Logfile rotation, retention, and the things you only learn after losing logs

Last Tuesday I needed a logfile entry from about three weeks ago. The entry would have told me whether a particular incoming connection had succeeded or been refused. I went to find it. It was gone.

The logfile in question had been rotated, compressed, rotated again, and finally pruned by the standard log-rotation script that ships with most Linux distributions. The default retention was four weeks. The entry was outside that window.

This is a small disaster. I want to write about it because the lesson is bigger than "set retention longer".

The default policies and where they come from

Most Linux distributions ship with a logfile rotation tool — usually logrotate — configured with reasonable-sounding defaults. A typical default for /var/log/messages rotates the log weekly, keeps four weeks, compresses old rotations.

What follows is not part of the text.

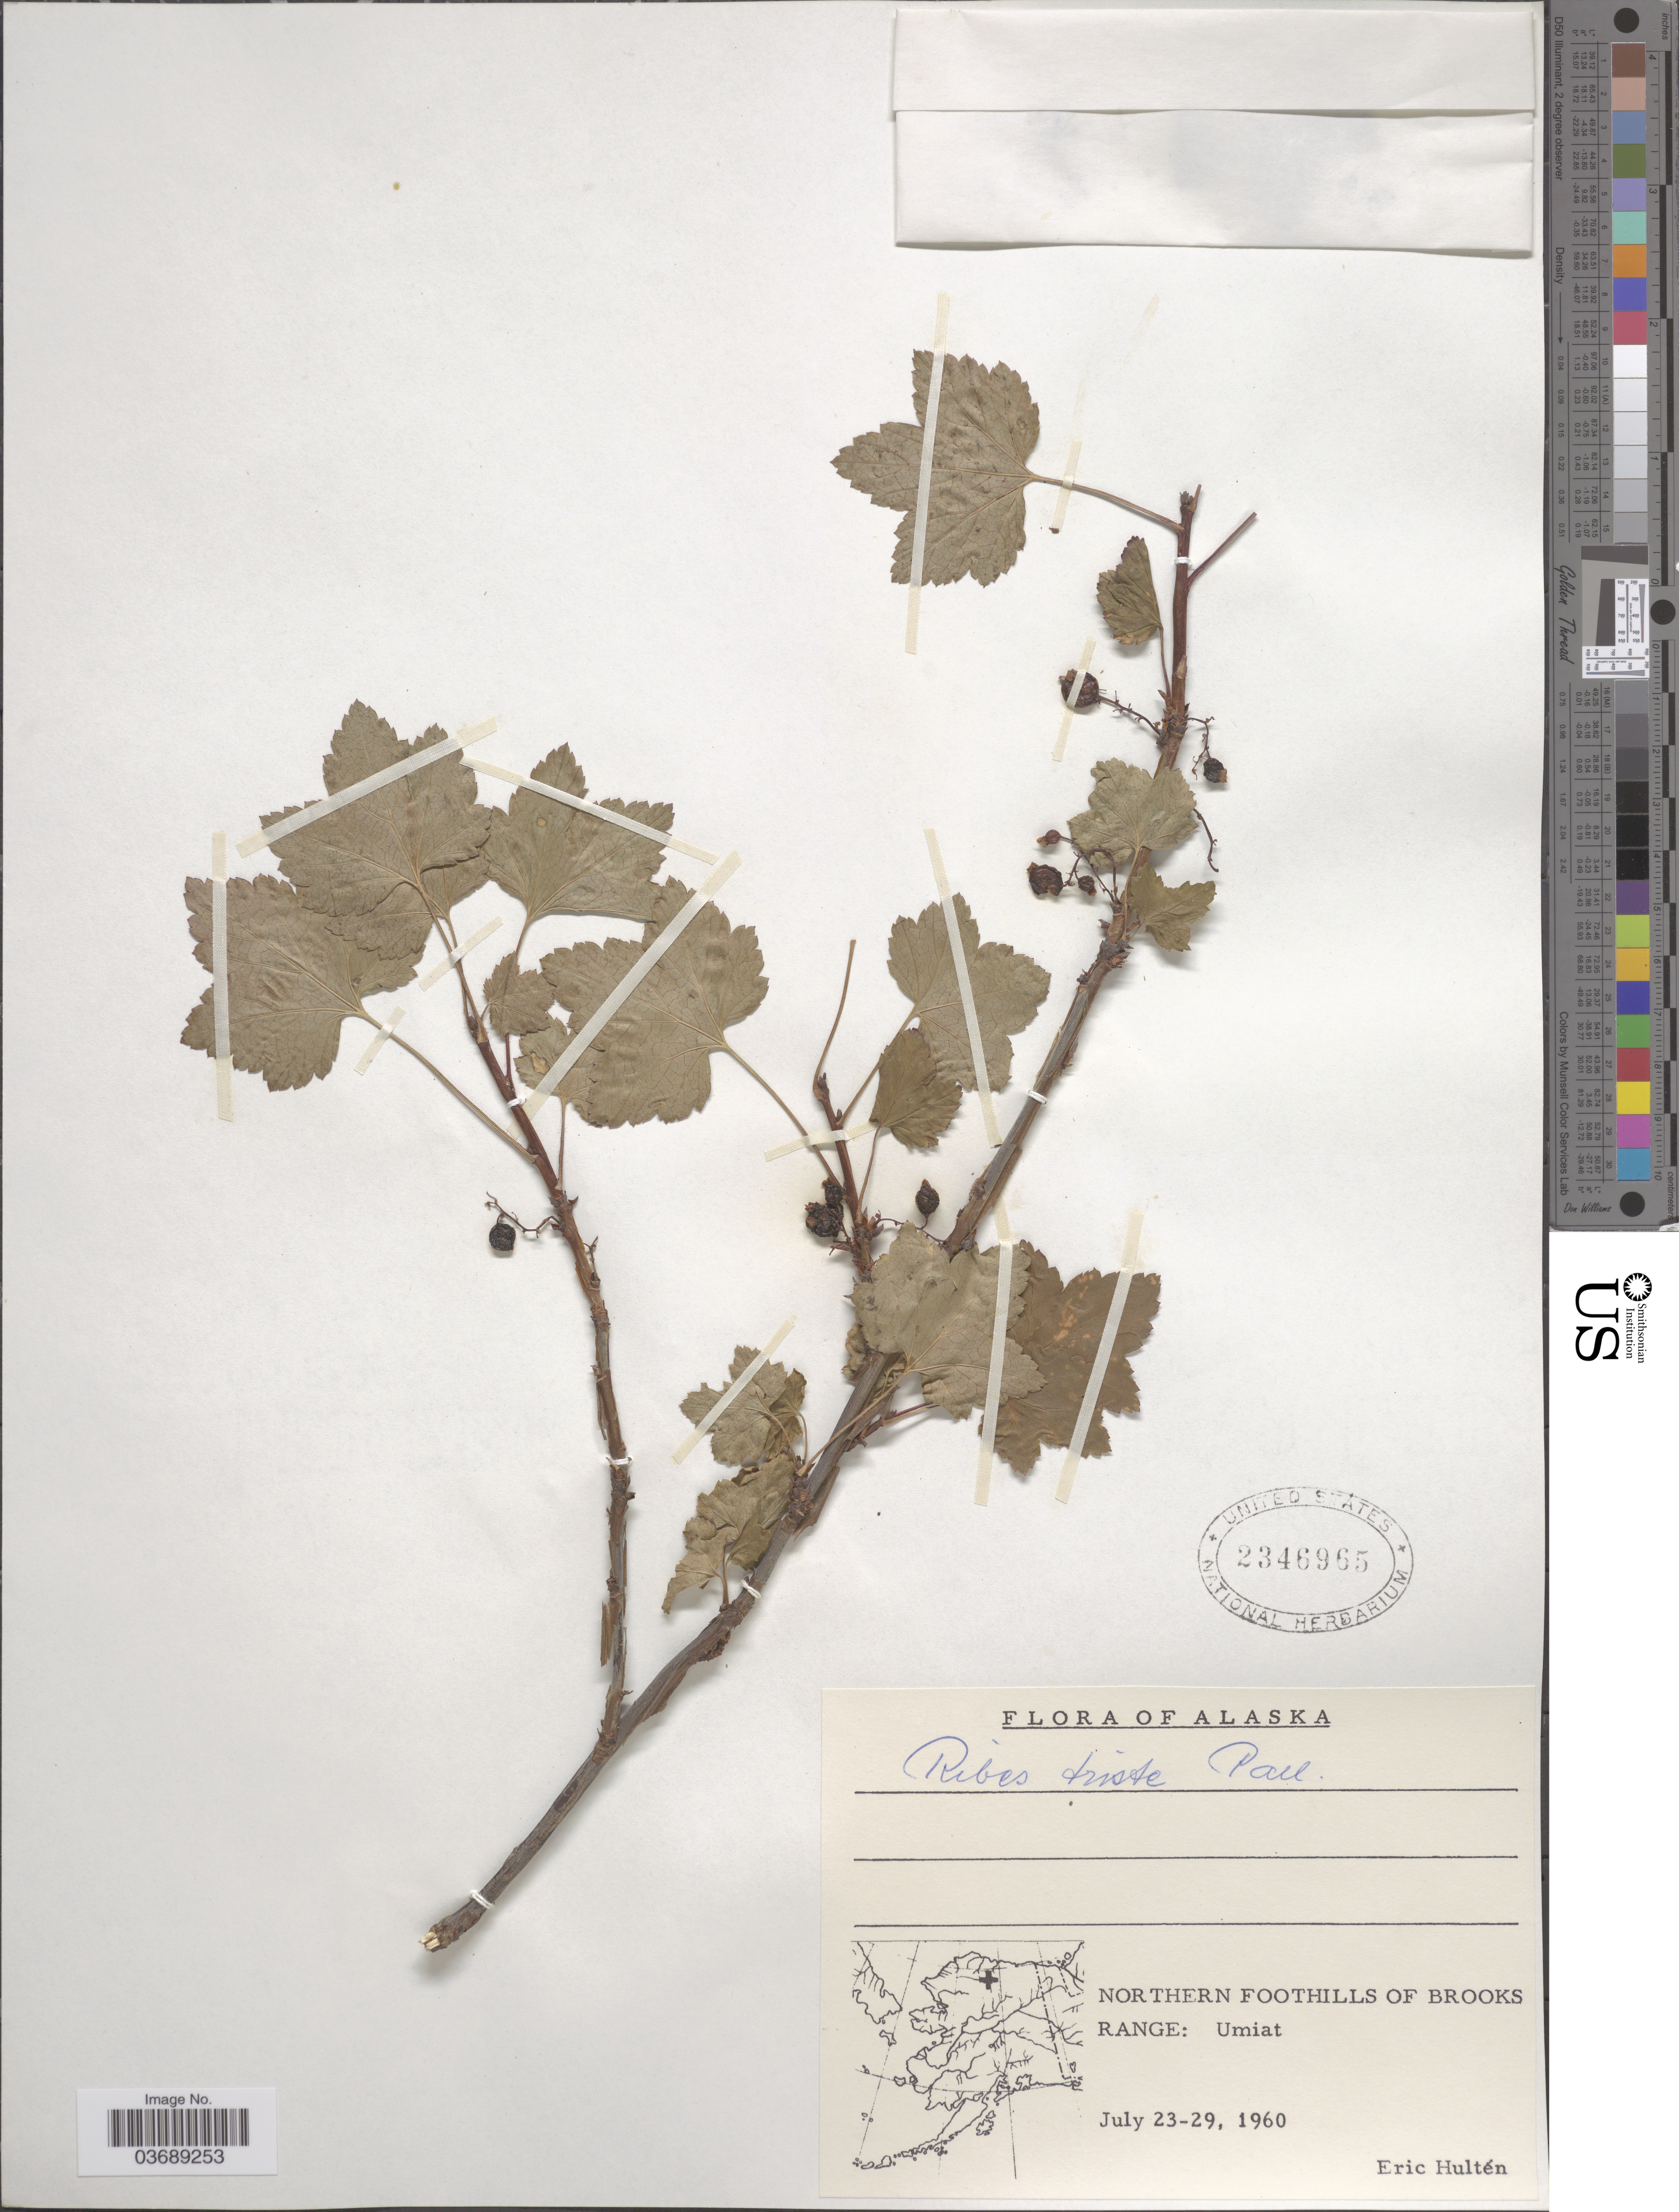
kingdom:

This is fine for the original purpose: keep the log file from filling the disk. It is not fine if you ever want to investigate something more than a month old.

The default exists because log-rotation tools were designed in an era where storage was expensive and logs were rarely consulted retrospectively. Both of those conditions have changed. Storage is cheap. Investigation is increasingly the point.

What I have changed

For my own systems, I now have the following retention rules, which are about ten times the default:

Mail logs: 12 months, compressed weekly.
Web access logs: 12 months, compressed weekly.
Auth logs: 24 months, compressed weekly.
Kernel and syslog: 6 months, compressed weekly.
Firewall drop logs: 12 months, compressed weekly.

This is a lot more storage than the defaults imply. On my home box it is about two gigabytes, which is significant on the disks I have. It is not significant on any system bought in the last two years. The cost-benefit is heavily in favour of keeping more.

The values themselves are arbitrary; what matters is that I have decided what they should be, written it down, and tested that the actual rotation matches the policy.

What logrotate does, mechanically

The logrotate config for a single log looks like:

/var/log/messages {
    weekly
    rotate 52
    compress
    delaycompress
    notifempty
    missingok
    sharedscripts
    postrotate
        /etc/init.d/syslog reload >/dev/null 2>&1 || true
    endscript
}

The options worth understanding:

weekly: rotate once a week, regardless of size.
rotate 52: keep 52 generations. Combined with weekly, this is 52 weeks.
compress: compress all but the most recent rotated file.
delaycompress: do not compress the just-rotated one yet; the daemon may still have an open handle on it.
notifempty: do not rotate empty logs.
missingok: do not error if the file is missing.
sharedscripts: run the postrotate script once per matching file pattern, not once per file.
postrotate: HUP the daemon so it reopens its log file. Without this, the daemon continues writing to the old (now renamed) file, and the new logfile remains empty.

The postrotate step is the one that bites you most. If you forget it, the rotation appears to work — the file gets renamed, a new empty file is created — but the daemon is still writing to the old name. You discover this a week later when you wonder why the new file is empty.

The thing I now do that is more important than retention

Off-host log shipping.

Log rotation on the original host is necessary but not sufficient. If the host is compromised, the attacker can rewrite or delete the local logs. The local logs are evidence; the local logs are also under the same control as the thing being investigated.

The answer is to ship the logs, in real time, to a different host. The receiving host should be one whose only job is logging — minimal services, minimal exposure, written-only access to the log store.

The ancient and reliable way to do this is syslog's remote forwarding. In /etc/syslog.conf:

*.*    @logserver.example

This sends a copy of every syslog message to UDP 514 on logserver.example, in addition to whatever local logging happens. The logserver runs syslogd -r to accept remote messages and writes them to its own files.

The weakness is that this is UDP, which means messages can be lost in transit (and there is no integrity protection). For my home setup this is acceptable. For anything serious, you would want TCP-based syslog — syslog-ng is the obvious replacement.

What I lost, and what I learned

The specific entry I lost was a connection-attempt log line from a specific IP that I now suspect was associated with a probe my honeypot caught on a different port. With the original line I could correlate the activities. Without it, I have to assume the correlation but cannot prove it.

This is the kind of small loss that, on a serious investigation, would matter materially. The amount of data needed for a defensible incident reconstruction is a lot more than people think before they have done one. Three to six months is probably the floor.

The more general lesson, which is the one I am writing down to remember: defaults written for an old set of constraints persist into a new set of constraints. Every defaults file in any Unix system was written with assumptions about cost, threat model, and use case. Some of those assumptions are now wrong. The default logrotate config is one. The default firewall policy on most distributions is another. The default services running after install is a third.

Reviewing defaults is its own ongoing discipline.